Mourning vs. Celebration
11/06/2018 12:07:02 PM
Chayei Sarah 5779
6 days after the Pittsburgh shooting
I don’t even know what tone I should use to say “good shabbos” this week. Usually I exclaim “GOOD SHABBOS!” when I speak on Friday night, but that just doesn’t feel right this week with everything that happened in Pittsburgh. We are all in too much pain. But at the same time, our sages tell us that on shabbos we suspend mourning because of the collective celebration. And it is amazing to look out into this room and see a chapel overflowing with people here to celebrate Max’s bar mitzvah.
So what are we supposed to feel this Shabbos? Are we sad? Are we happy? Are we ignoring one of those emotions for the sake of the other?
You can see outside in the hallway that we have the monitor with the images of the 11 martyrs, and 11 electric candles lit on the table under it. I’m on a rabbinic list serv and today rabbis were debating - do we have memorial candles in shul this shabbos? Technically the answer should be no, because we don’t mourn on shabbos, and many rabbis chose not to have the lights. But we do, and I actually think this is the right decision, and I wanted to look at an idea from this week’s parsha to help explain why.
This week’s parsha is Chayei Sarah - as paradoxical a title as our feelings are this week. It means the life of Sarah, but she dies in the first verse. A parsha that is supposed to be about her life is actually about her death, and how she is mourned by Avraham and Yitzchak.
Avraham and Yitzchak have opposite reactions to Sarah’s death, and provide us with two equally valid forms of mourning. Avraham is a planner, and a compartmentalizer. He spends an appropriate time mourning and crying for Sarah when she dies. When that time is up he stands up, negotiates a burial plot for Sarah, and then arranges a wife for Yitzchak. He’s not disregarding his love for Sarah or letting her memory fade, but he is always moving forward.
Yitzchak, on the other hand, is paralyzed. All we know about him is that he went to לשוח בשדה - a term we can’t even really define. He’s out in the field, wandering around. He’s lost, and unable to do doing anything. He has no idea how to function now that Sarah has died. Avraham’s planning and getting things done, but Yitzchak is stuck.
I certainly identified with both of these models of mourning this week. If I had a concrete task to do I felt like Avraham, and I was able to get it done. But every time I sat down to work on a project for work I felt like Yitzchak, and I just ended up staring at the computer screen and checking the news. I couldn’t get anything done. Being here with you tonight feels like the first time I even beginning to really process and internalize what happened.
Even though he feels lost, Yitzchak does find comfort at the end of our parsha. The text tells us that he brings Rivkah into his mother’s tent, marries her, and is then comforted for his mother’s death. Rashi cites the midrash that tells us that while Sarah was alive there were three things happened - a candle was always burning in her tent, there was a blessing in the dough, and a cloud hovered above her tent. When she died, all three of those disappeared. But, when Yitzchak married Rivka, all three things were restored, and he was comforted by the return of the past.
This is a beautiful way to think about mourning. Because of his loss, Yitzchak was paralyzed in the present. He couldn’t move on just like his father did. But that doesn’t mean that he was stuck forever. He was able to be comforted and begin to heal once he found a way to incorporate Sarah’s memory into his present. He needed to integrate the past into his present in order to move into the future.
In truth, this is a model for how we survive as a people. We have been through horrific losses, and yet we persevere. We don’t persevere by forgetting the past, but rather integrating memories into our present. To be Jewish means to to be able to celebrate while also having an awareness of what we’ve lost in the past. We don’t let the losses paralyze us, but rather we bring them with us through the generations.

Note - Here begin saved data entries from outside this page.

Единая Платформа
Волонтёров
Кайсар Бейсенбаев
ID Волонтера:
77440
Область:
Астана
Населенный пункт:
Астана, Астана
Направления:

With this in mind, I wanted to thank Max for having his bar mitzvah this shabbos and providing us all a reason to celebrate. Our joy is not a desecration or a disregard of the memories of the 11 martyrs murdered last Shabbos. Rather, it is davka the way that we are supposed to remember them - to celebrate together as we have the memorial candles burning for everyone to see. Yitzchak teaches us that we are able to move forward with a pure joy for Max, while also holding the pain and memory of everything that we have lost. So Max, I wish you and your family a wholehearted mazel tov, and we are delighted to be here in full celebration with you this Shabbos. Mazel tov!